What’s the first thing that comes to mind when you think of property taxes? … Your budget? Stress? Or does your mind just go blank?
We get it, no one likes giving up hard-earned money to pay property taxes (a tax on real estate that is paid by the owner of the property), but these taxes are an important part of homeownership. They are critical to local services like police and fire departments, schools, road construction, and much more.
If your brain reboots every time property taxes are mentioned, we’re here to help break down the importance of these taxes and help you know what to expect so you don’t end up blindsided when it’s time to pay.
Calculating property tax
When buying a home, property taxes can be a tough thing to figure out. Fortunately, you don’t have to calculate your own property taxes, but it is nice to know how your tax amount is determined. The goal is to know as much as you can upfront, so you don’t have any surprises.
There are two main components that go into determining a property tax:
- The property value- This is the assessed value of your home (typically by a professional appraiser). Your tax appraised value is only used to determine the amount of taxes you will pay, it’s not a value to base how much your home is worth. The property value can be assessed as often as once a year in some places. Click here to search by zip code, county, or state to check on your local assessor’s website or tax office.
- The tax rate- This is also known as a mill levy. Stick with us, here … it’s just the tax rate for the location of your home. This rate is typically shown as a percentage (i.e. 5%). You can find your tax rate for your home (or soon to be home) on your local government’s website or by calling your local municipality. Click here to find your local government and county clerk information.

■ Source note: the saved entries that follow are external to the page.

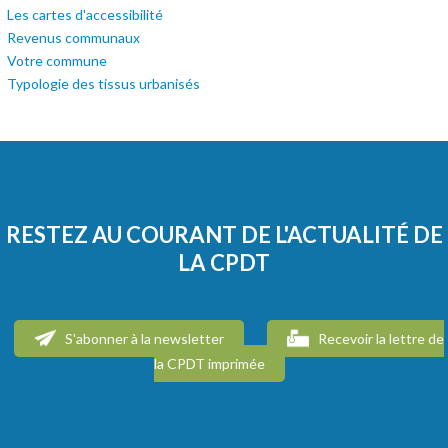
Les cartes d'accessibilité
Revenus communaux
Votre commune
Typologie des tissus urbanisés
RESTEZ AU COURANT DE L'ACTUALITÉ DE
LA CPDT
S'abonner à la newsletter
Recevoir la lettre de
la CPDT imprimée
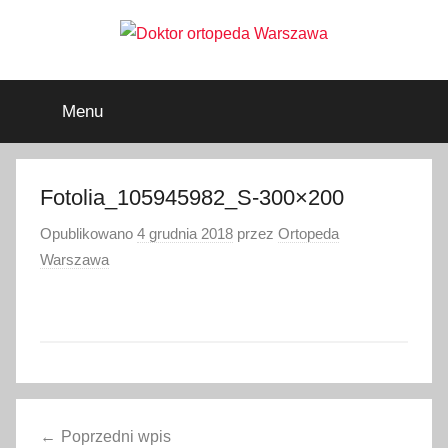
Przejdź
do
treści
Doktor
ortopeda
Warszawa,
Menu
usg
ortopeda
Warszawa,
ginekolog,
Warszawa
urolog,
Fotolia_105945982_S-300×200
dietetyk
Opublikowano
4 grudnia 2018
przez
Ortopeda
Warszawa
Nawigacja
Poprzedni wpis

Paying your property taxes
Many home buyers have an escrow account set up that is typically managed by their mortgage servicer. This type of account is a portion of your monthly mortgage payment that is put into a separate account to cover your estimated property taxes and homeowner’s insurance premiums. The tax payment will automatically be withdrawn from your account.
Some homeowners pay an escrow bill once a year, or every six months, when the bill comes from the taxing authority. This is how you pay your property taxes if you own your home free and clear.
If for some reason you do not pay your property taxes on time, the taxing authority will place a tax lien on your home which becomes a bigger issue if you decide to sell your home. It’s important to always stay up to date with your property taxes.
For questions, you can find more information on your home county’s tax assessor website.
Property taxes when buying and selling a home
When property is transferred, the transaction will prorate taxes to the appropriate party based on when ownership is transferred, when taxes are due and what period is covered by those taxes. Adjustments will be made on the closing instructions to ensure the seller pays for the period they owned the property and the buyer pays for anything after that.
- If you’ve bought a home that has been previously owned (i.e. not new construction) you’ll be responsible for the property taxes during the time you’ll be living in the house. For example, if you move into a home in November, you will reimburse the seller at closing for the pro-rated portion of the property tax they have already paid from November moving forward.
- If you’re buying a home that’s new construction, you still have to pay your property taxes on closing day, but it’s likely your taxes will be lower the first year once your property is revalued or reassessed.
Paying any type of tax is not fun. But, with property taxes your money will end up funding many important services for your local community, like schools and roads. It’s part of the cost of homeownership so it’s necessary that you understand the real estate taxes in the area you’re thinking about moving.